关于薛生白的评价是怎么样的?他是怎样一个人
薛生白是吴县人,也有称其为苏州人,盖当时吴县县治在苏州城内,南园俞家桥也在城内。称其为苏州人,是指地域所在,称其为吴县人,是行政辖区所在。但薛生白又在《医经原旨》、《周易粹义》等书中署“河东”。据《四库全书总目》解释,“河东”指郡望。郡望亦称望出,是该姓的发祥地,也是我们通常所说的姓氏堂号。河东郡系薛氏世居之郡,其地为现在的山西省夏县一带,为当地所仰望的显贵家族。根据《姓氏考略》记载,黄帝的裔孙奚仲居于薛,历夏、商、周三朝,共64代为诸侯,周朝末年被楚国灭亡,子孙便以国名为姓。在姓氏下面加称郡望,是古人崇尚本家族、数典不忘祖的一种习惯称法。薛氏子薛中正(字不倚),孙薛寿鱼,曾孙薛东来,族孙薛承基,均传医业。

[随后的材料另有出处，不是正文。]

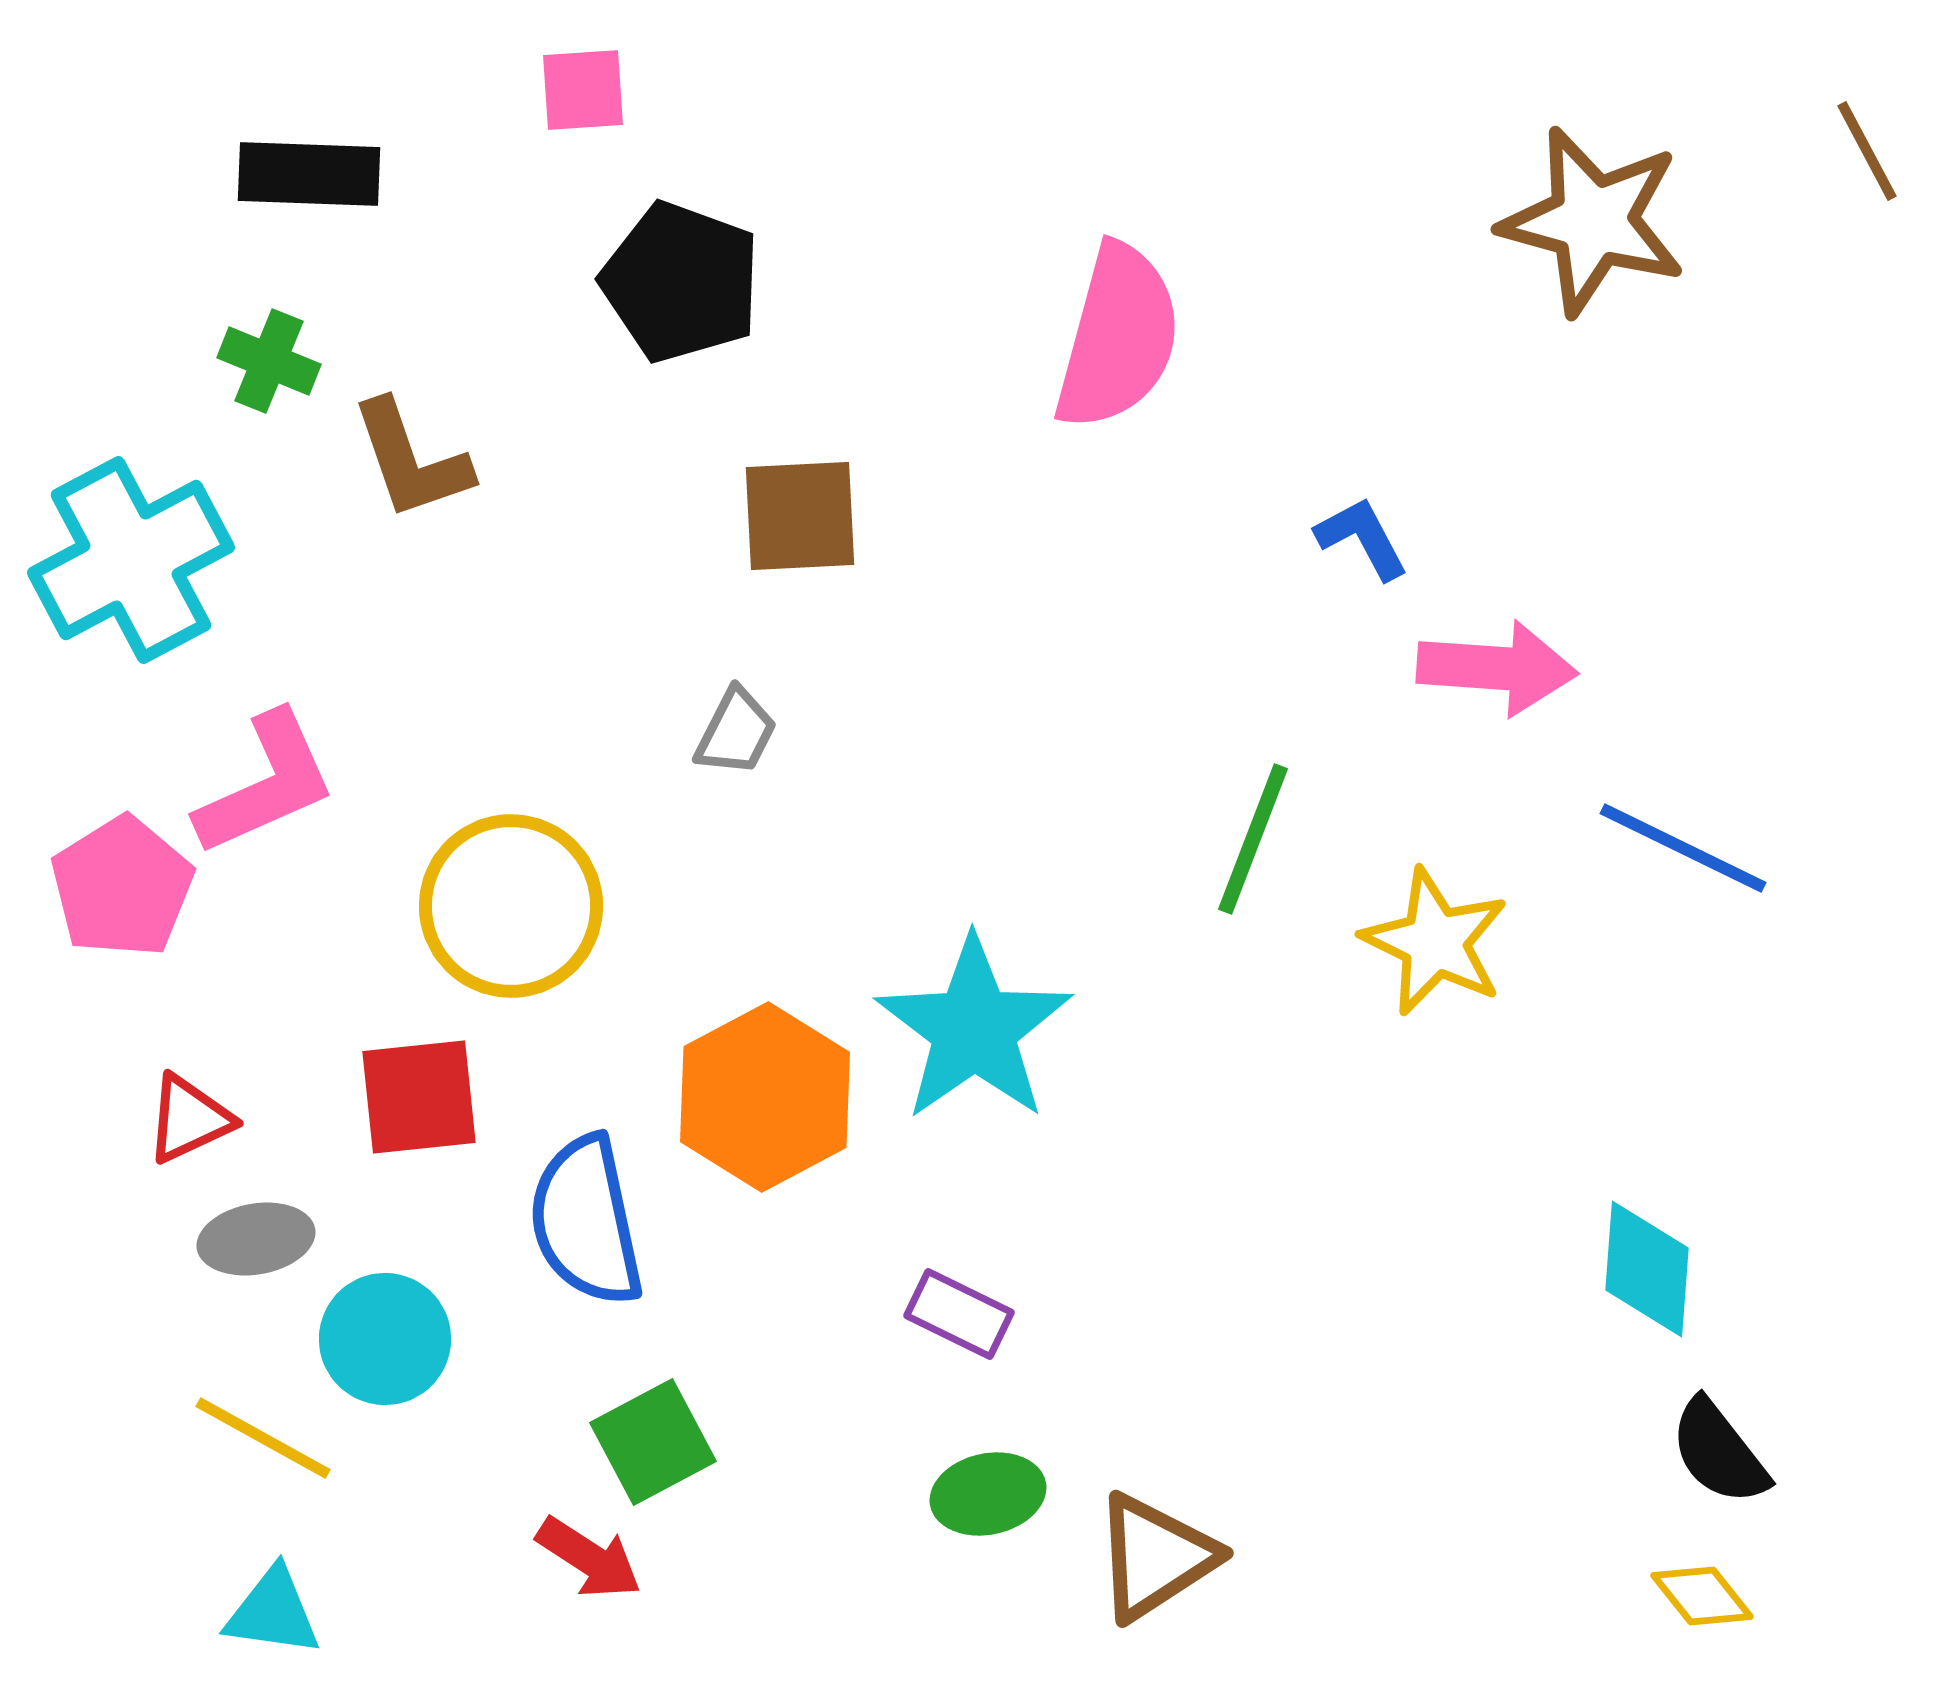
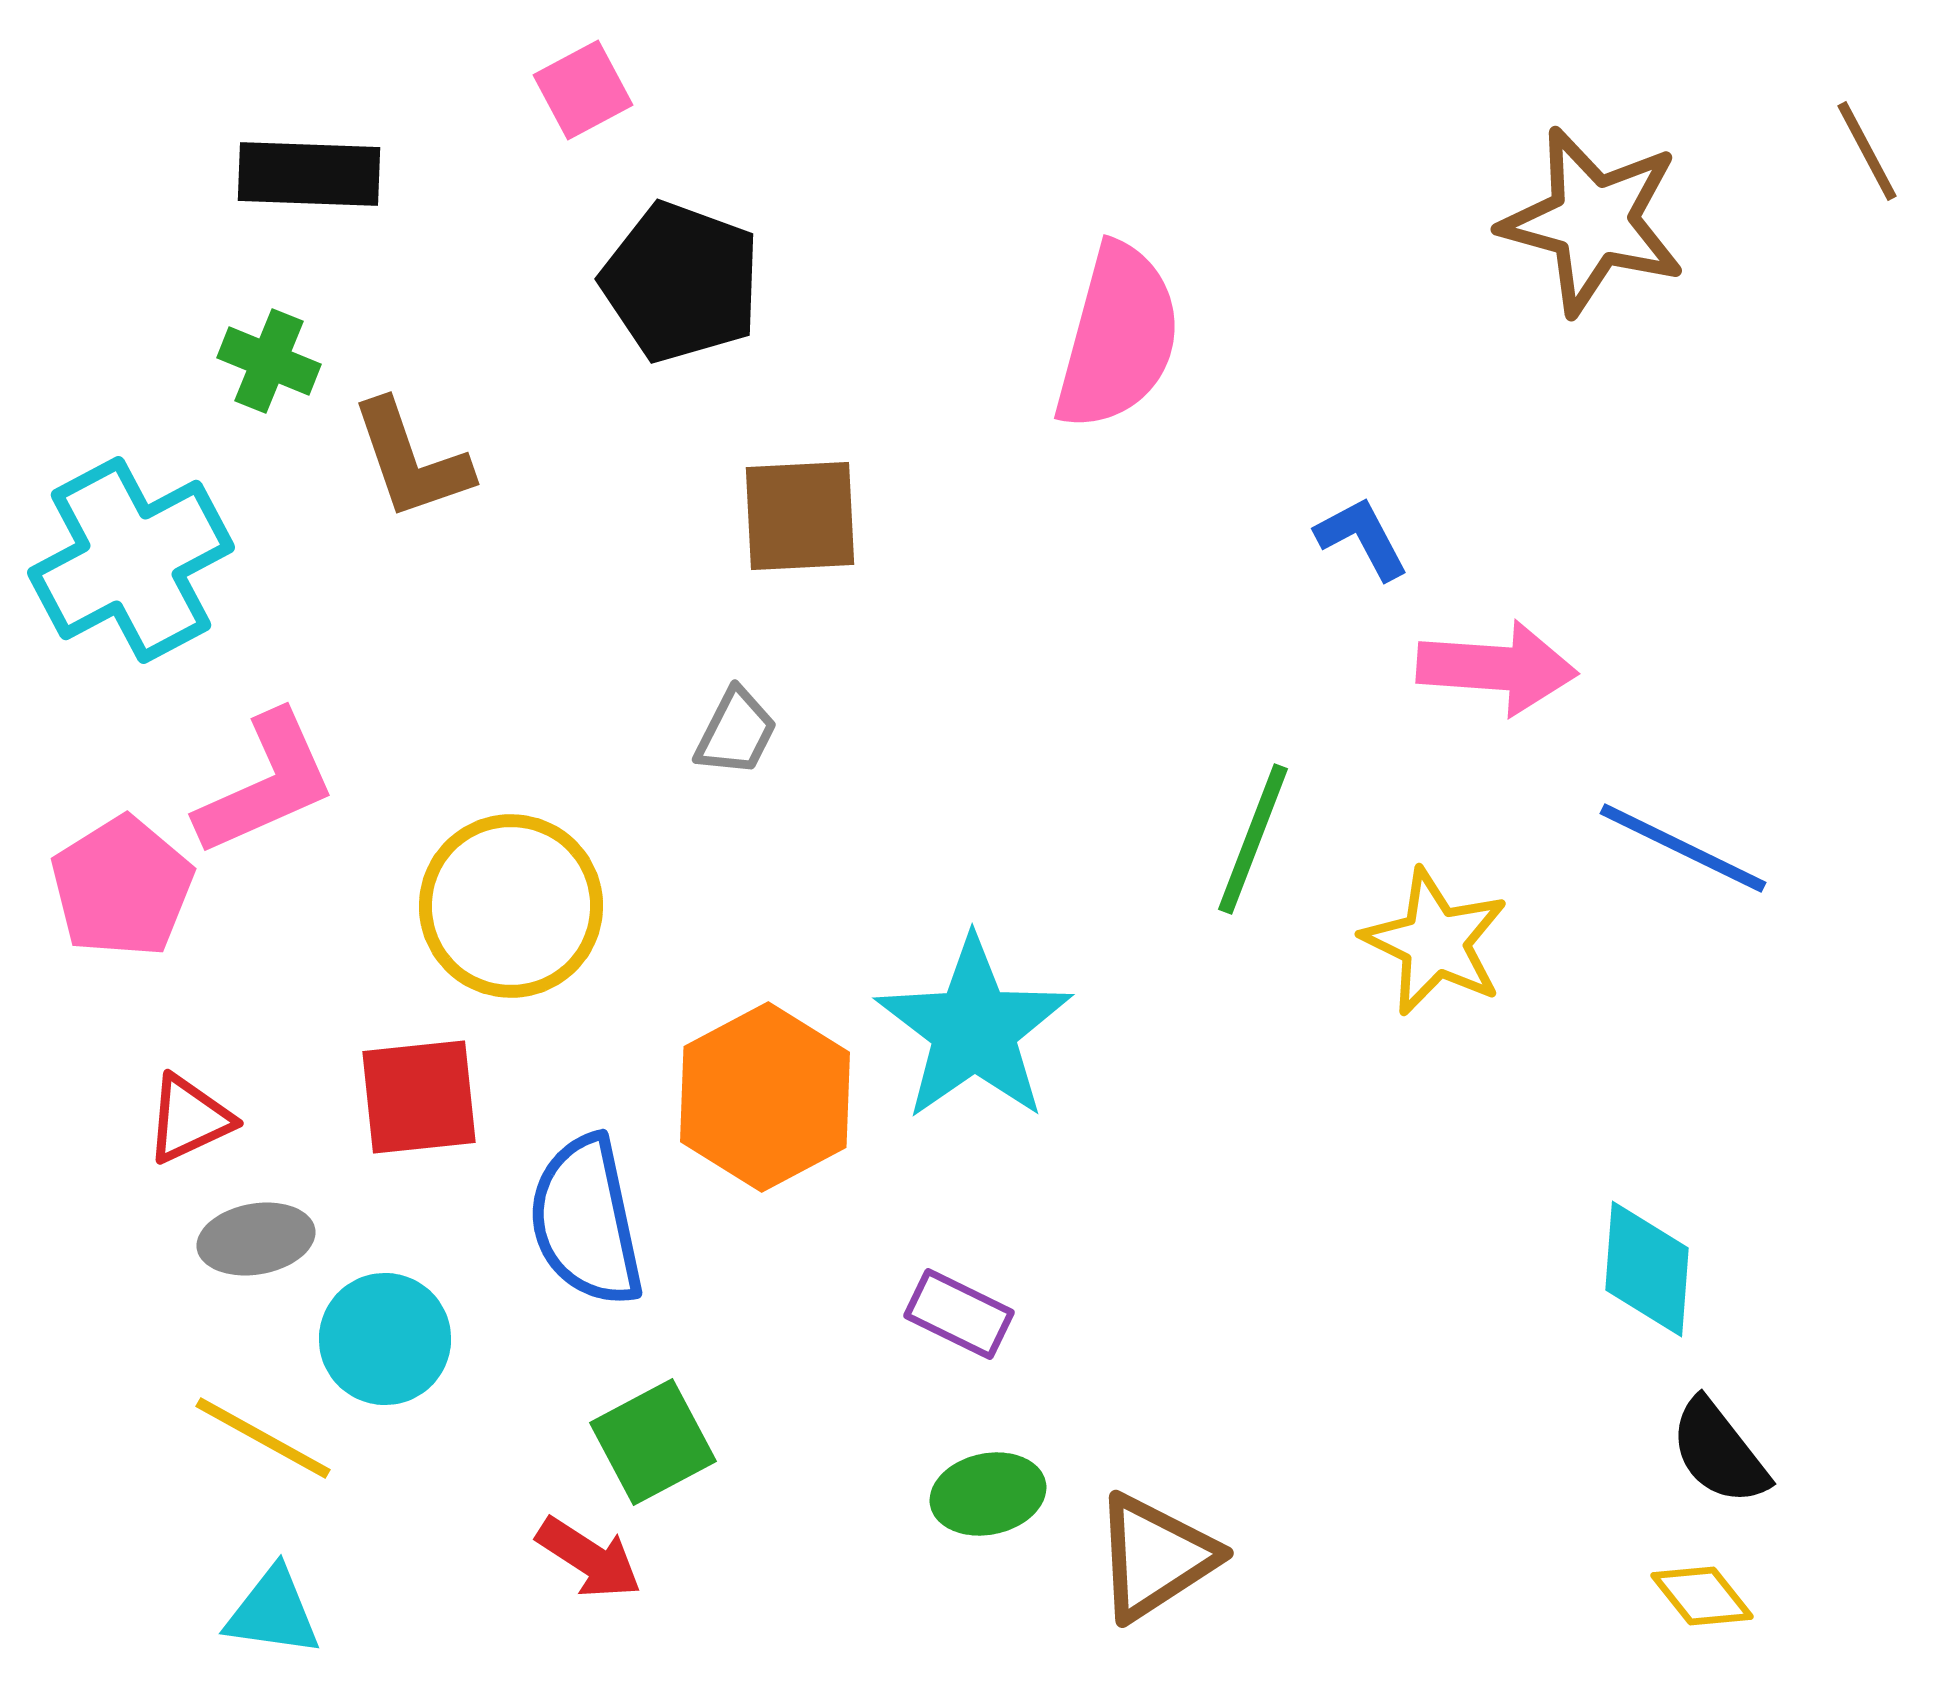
pink square: rotated 24 degrees counterclockwise
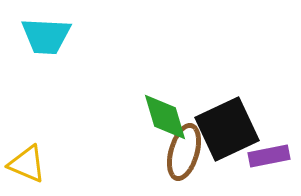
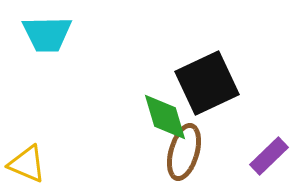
cyan trapezoid: moved 1 px right, 2 px up; rotated 4 degrees counterclockwise
black square: moved 20 px left, 46 px up
purple rectangle: rotated 33 degrees counterclockwise
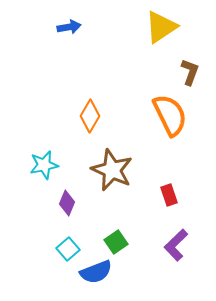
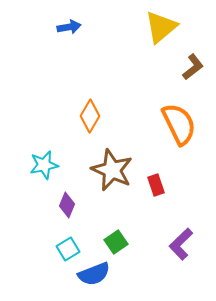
yellow triangle: rotated 6 degrees counterclockwise
brown L-shape: moved 3 px right, 5 px up; rotated 32 degrees clockwise
orange semicircle: moved 9 px right, 9 px down
red rectangle: moved 13 px left, 10 px up
purple diamond: moved 2 px down
purple L-shape: moved 5 px right, 1 px up
cyan square: rotated 10 degrees clockwise
blue semicircle: moved 2 px left, 2 px down
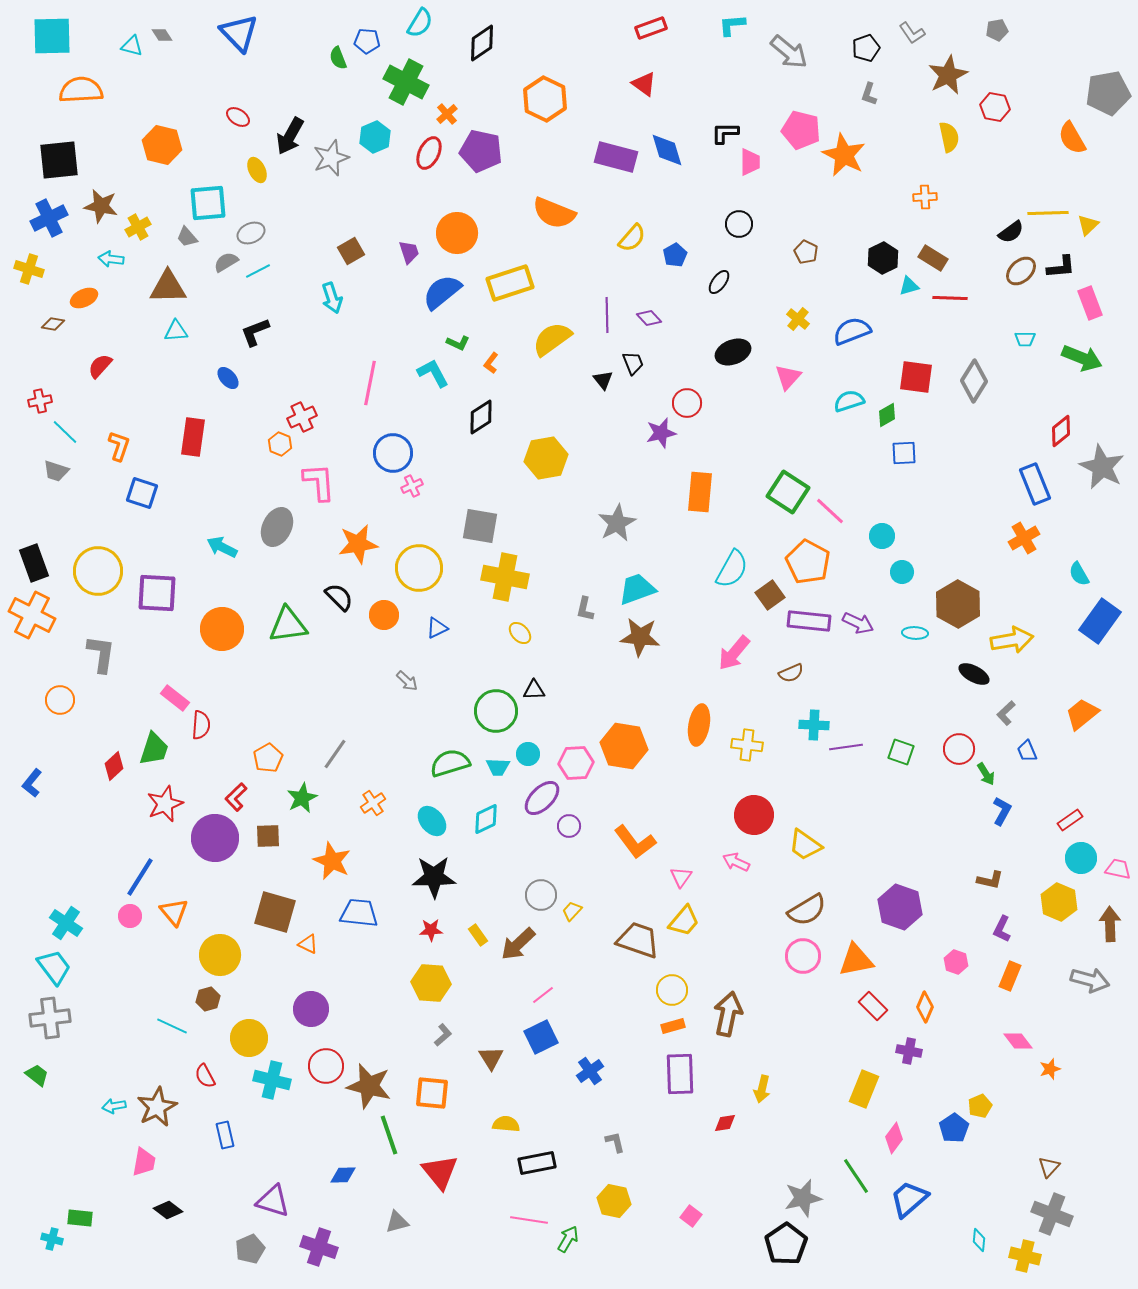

湿热病是外感热病中的—大类型,是由于既感受湿邪,又感受暑热之邪,则成湿温。也有由于湿邪久留伏而化热,成为湿热之邪交织,而为湿温者。这种病的发生,与季节有很密切的关系。在长夏初秋之际,气候溽暑,既热且湿,湿中生热,人处于这样的自然环境之中,身体虚弱者往往容易成病,而成湿温。湿温为病,既有湿邪,又有热邪。湿性黏滞,热性炎炽。二者相合,邪热由于湿邪的粘滞而难以消除,湿邪则由热邪的驰张而弥漫上下,致使病情十分严重。正如薛雪总结说:“夫热为天之气,湿为地之气。热得湿而愈炽,湿得热而愈横。湿热两分,其病轻而缓;湿热两合,其病重而速。”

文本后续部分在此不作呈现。